Devam eden zulme tepki duyan herkes, egemenlerin şeytani plan ve tuzaklarına karşı, direniş dışında, hiçbir çözümün bulunmadığını kavramak zorundadır. 12 Eylül'e, 28 Şubat'a ve Ergenekona rağmen, halkın İslami değerlere olan inancı ve bağlılığı bitirilememiştir.
Allah-u Teala, Tevbe süresinin 32. ayetinde mealen şöyle buyurmaktadır;
"Onlar ağızlarıyla) Allah'ın nurunu söndürmek istiyorlar. Hâlbuki kâfirler istemeseler de Allah nurunu mutlaka tamamlayacaktır."
Sonuç olarak; kendimize ve çocuklarımıza ideoloji ya da din dayatılmasına, asla rıza göstermemeliyiz. Devlet dâhil hiçbir kurum ve gücün, nasıl düşüneceğimizi, nasıl, neye ve ne kadar inanacağımızı, nasıl yaşayacağımızı, nasıl giyineceğimizi ve çocuklarımızı nasıl bir eğitime tabi tutacağımızı belirleme yetkisinin olmadığını ve böyle bir zulme asla rıza göstermeyeceğimizi en güçlü biçimde haykırmalıyız.
Burada yaşayan insanlar olarak, hangi düşüncenin mensupları olursak olalım, kendi ülkemizde özgürce ve insanca yaşamak her birimizin en temel hakkıdır. Hiç kimse ve hiçbir kurum üzerimizde efendi değildir. Birilerinin ülkenin asıl sahipleri ve bizlerin efendileri gibi davranmasına asla müsaade etmemeliyiz.
Basın açıklamamıza son verirken yeryüzündeki bütün zalimlerin kahrolmasını ve tüm yeryüzünün İslam nuruyla aydınlanmasını yüce Rabbimizden niyaz ediyoruz. Ve sözlerimi Kur'an-ı Kerim'de ki şu ayetle bitiriyorum. ''Allah'a çağıran, Salih amelde bulunan ve gerçekten ben Müslümanlardanım diyenden daha güzel sözlü kim olabilir''.(Fussilet-33)
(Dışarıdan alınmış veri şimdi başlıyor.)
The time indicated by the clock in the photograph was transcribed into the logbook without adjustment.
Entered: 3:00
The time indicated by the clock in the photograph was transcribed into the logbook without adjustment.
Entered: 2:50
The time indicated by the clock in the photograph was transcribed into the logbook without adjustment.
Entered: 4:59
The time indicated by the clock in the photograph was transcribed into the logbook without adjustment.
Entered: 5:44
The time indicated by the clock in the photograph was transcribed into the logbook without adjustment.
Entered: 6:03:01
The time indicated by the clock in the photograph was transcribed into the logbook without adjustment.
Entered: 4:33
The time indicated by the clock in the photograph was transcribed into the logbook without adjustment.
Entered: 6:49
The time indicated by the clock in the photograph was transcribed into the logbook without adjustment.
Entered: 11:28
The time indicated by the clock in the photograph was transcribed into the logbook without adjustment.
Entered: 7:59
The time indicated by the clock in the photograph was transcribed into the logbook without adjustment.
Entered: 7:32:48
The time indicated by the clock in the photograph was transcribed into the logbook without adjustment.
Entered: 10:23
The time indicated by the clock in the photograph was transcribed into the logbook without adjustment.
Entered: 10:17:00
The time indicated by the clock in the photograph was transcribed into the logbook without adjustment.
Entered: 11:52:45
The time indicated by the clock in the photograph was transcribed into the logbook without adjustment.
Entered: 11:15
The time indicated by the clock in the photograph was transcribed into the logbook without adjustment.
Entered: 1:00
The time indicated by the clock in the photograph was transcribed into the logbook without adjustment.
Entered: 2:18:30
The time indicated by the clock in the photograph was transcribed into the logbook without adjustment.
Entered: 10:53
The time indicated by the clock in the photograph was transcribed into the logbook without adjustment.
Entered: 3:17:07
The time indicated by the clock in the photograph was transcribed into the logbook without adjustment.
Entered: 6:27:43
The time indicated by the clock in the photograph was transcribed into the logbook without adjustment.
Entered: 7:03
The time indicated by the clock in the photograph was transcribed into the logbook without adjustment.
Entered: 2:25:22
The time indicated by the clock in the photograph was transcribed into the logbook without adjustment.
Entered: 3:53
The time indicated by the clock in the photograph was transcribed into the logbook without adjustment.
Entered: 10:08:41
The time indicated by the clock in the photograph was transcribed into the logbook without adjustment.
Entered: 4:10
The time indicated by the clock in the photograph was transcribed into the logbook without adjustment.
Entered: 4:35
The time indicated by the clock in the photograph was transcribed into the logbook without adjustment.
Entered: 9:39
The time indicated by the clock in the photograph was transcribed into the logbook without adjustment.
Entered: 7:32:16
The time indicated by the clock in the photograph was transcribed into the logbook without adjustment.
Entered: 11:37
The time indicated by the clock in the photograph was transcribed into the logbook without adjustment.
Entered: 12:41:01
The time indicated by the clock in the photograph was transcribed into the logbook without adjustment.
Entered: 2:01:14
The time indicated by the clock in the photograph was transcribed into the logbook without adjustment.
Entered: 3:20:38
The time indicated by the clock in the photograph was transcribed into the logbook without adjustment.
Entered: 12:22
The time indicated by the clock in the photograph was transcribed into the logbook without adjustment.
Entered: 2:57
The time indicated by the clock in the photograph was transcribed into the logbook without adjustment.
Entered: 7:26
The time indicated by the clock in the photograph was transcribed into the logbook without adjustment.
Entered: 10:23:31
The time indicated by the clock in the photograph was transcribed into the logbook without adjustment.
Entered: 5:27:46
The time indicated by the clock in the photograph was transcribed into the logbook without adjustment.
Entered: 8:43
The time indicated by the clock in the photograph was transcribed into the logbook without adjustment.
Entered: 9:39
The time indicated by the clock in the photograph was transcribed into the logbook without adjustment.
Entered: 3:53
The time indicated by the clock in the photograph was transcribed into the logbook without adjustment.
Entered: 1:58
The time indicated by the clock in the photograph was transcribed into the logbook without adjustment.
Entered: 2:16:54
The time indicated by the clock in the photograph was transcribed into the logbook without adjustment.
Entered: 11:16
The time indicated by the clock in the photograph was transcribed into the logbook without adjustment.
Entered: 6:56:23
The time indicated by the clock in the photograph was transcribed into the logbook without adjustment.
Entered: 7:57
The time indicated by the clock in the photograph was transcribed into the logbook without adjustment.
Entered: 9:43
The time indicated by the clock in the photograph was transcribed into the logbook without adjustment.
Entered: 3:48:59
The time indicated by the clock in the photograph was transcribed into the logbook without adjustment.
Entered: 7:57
Özgür-Der Yönetim Kurulu Üyesi İbrahim Aykan'ın okuduğu basın açıklaması metni:
28 ŞUBAT HUKUKSUZLUĞU 12 YAŞINDA DEĞERLİ BASIN MENSUPLARI VE DEĞERLİ HALKIMIZ
Karanlığa karşı AYDINLIĞIN, zalime karşı MAZLUMUN, haksızlığa karşı ADALETİN, batıla karşı HAKKIN, zorbalıklara karşı HUKUKUN ve halka savaş açanlara karşı, halkın yanında olduğumuzu göstermek için bir aradayız. 28 Şubat "halka karşı açılmış bir savaştır". Kimse unutmamalıdır ki tarihte kendi halkına, onun değerlerine ve iradesine savaş açıp ta galip gelmiş hiçbir ordu hiçbir devlet yoktur. 28 Şubat 1997, halkın inancına, düşüncesine, kimliğine yönelik bir darbenin tarihidir. 1997 yılından bu yana devam eden süreçte siyasetten yargıya, ekonomiden, hak ve özgürlüklere kadar birçok alanda toplum bir kaosa sürüklenmiş, adalet ve özgürlükler askıya alınmıştır. Bu süreçte halktan en çok oy alan partiler kapatılmış, dernekler, vakıflar soruşturma geçirmiş; halk tarafından yaptırılan İHL'ler ve Kuran Kursları'na kilit vurulmuş, hukuksuzlukta sınır tanınmayarak binaları dahi gasp edilmiştir. Gazeteciler andıçlanmış, bağımsızlıkları anayasal teminat altında olmasına rağmen yargı mensuplarına brifingler verilmiş, akabinde darbe mantığına aykırı karar veren yargıç ve savcılar hakkında soruşturmalar açılmış, evrensel hukuk ilkeleri yerine, darbe hukuku ikame edilerek, mahkemeler insan hakkı ihlallerinin meşrulaştığı aygıtlara dönüştürülmüştür. Yargının siyasallaştığı, siyasetin felç olduğu bu süreçte, ekonomik hayat da dibe vurmuş; "laik cephe ve dayanışma" adı altında, bankaların içi boşaltılmış, hazine soyularak talan edilmiştir.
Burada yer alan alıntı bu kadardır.